To add a human approval step to a tool:

  1. Use interrupt() in the tool to pause execution.
  2. Resume with a Command({ resume: ... }) to continue based on human input.
import { MemorySaver } from "@langchain/langgraph-checkpoint";
import { interrupt } from "@langchain/langgraph";
import { createReactAgent } from "@langchain/langgraph/prebuilt";
import { initChatModel } from "langchain/chat_models/universal";
import { tool } from "@langchain/core/tools";
import { z } from "zod";

// An example of a sensitive tool that requires human review / approval
const bookHotel = tool(
  async (input: { hotelName: string; }) => {
    let hotelName = input.hotelName;
    const response = interrupt(  // (1)!
      `Trying to call \`book_hotel\` with args {'hotel_name': ${hotelName}}. ` +
      `Please approve or suggest edits.`
    )
    if (response.type === "accept") {
      // proceed to execute the tool logic
    } else if (response.type === "edit") {
        hotelName = response.args["hotel_name"]
    } else {
        throw new Error(`Unknown response type: ${response.type}`)
    }
    return `Successfully booked a stay at ${hotelName}.`;
  },
  {
    name: "bookHotel",
    schema: z.object({
      hotelName: z.string().describe("Hotel to book"),
    }),
    description: "Book a hotel.",
  }
);

const checkpointer = new MemorySaver();  // (2)!

const llm = await initChatModel("anthropic:claude-3-7-sonnet-latest");
const agent = createReactAgent({
  llm,
  tools: [bookHotel],
  checkpointer  // (3)!
});
  1. The interrupt function pauses the agent graph at a specific node. In this case, we call interrupt() at the beginning of the tool function, which pauses the graph at the node that executes the tool. The information inside interrupt() (e.g., tool calls) can be presented to a human, and the graph can be resumed with the user input (tool call approval, edit or feedback).
  2. The InMemorySaver is used to store the agent state at every step in the tool calling loop. This enables short-term memory and human-in-the-loop capabilities. In this example, we use InMemorySaver to store the agent state in memory. In a production application, the agent state will be stored in a database.
  3. Initialize the agent with the checkpointer.

Run the agent with the stream() method, passing the config object to specify the thread ID. This allows the agent to resume the same conversation on future invocations.

const config = {
   configurable: {
      "thread_id": "1"
   }
}

for await (const chunk of await agent.stream(
  { messages: "book a stay at McKittrick hotel" },
  config
)) {
  console.log(chunk);
  console.log("\n");
};

You should see that the agent runs until it reaches the interrupt() call, at which point it pauses and waits for human input.

Resume the agent with a Command({ resume: ... }) to continue based on human input.
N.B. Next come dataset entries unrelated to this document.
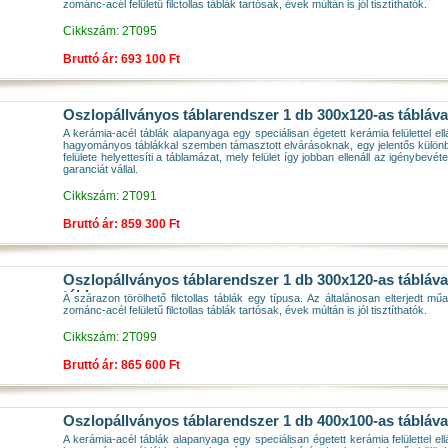
zománc-acél felületű filctollas táblák tartósak, évek múltán is jól tisztíthatók.
Cikkszám: 2T095
Bruttó ár: 693 100 Ft
Oszlopállványos táblarendszer 1 db 300x120-as tábláva
A kerámia-acél táblák alapanyaga egy speciálisan égetett kerámia felülettel ell
hagyományos táblákkal szemben támasztott elvárásoknak, egy jelentős különbs
felülete helyettesíti a táblamázat, mely felület így jobban ellenáll az igénybev
garanciát vállal.
Cikkszám: 2T091
Bruttó ár: 859 300 Ft
Oszlopállványos táblarendszer 1 db 300x120-as tábláva
tábla
A szárazon törölhető filctollas táblák egy típusa. Az általánosan elterjedt műa
zománc-acél felületű filctollas táblák tartósak, évek múltán is jól tisztíthatók.
Cikkszám: 2T099
Bruttó ár: 865 600 Ft
Oszlopállványos táblarendszer 1 db 400x100-as tábláva
A kerámia-acél táblák alapanyaga egy speciálisan égetett kerámia felülettel ell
import { Command } from "@langchain/langgraph";

for await (const chunk of await agent.stream(
  new Command({ resume: { type: "accept" } }),  // (1)!
  // new Command({ resume: { type: "edit", args: { "hotel_name": "McKittrick Hotel" } } }),
  config
)) {
  console.log(chunk);
  console.log("\n");
};
  1. The interrupt function is used in conjunction with the Command object to resume the graph with a value provided by the human.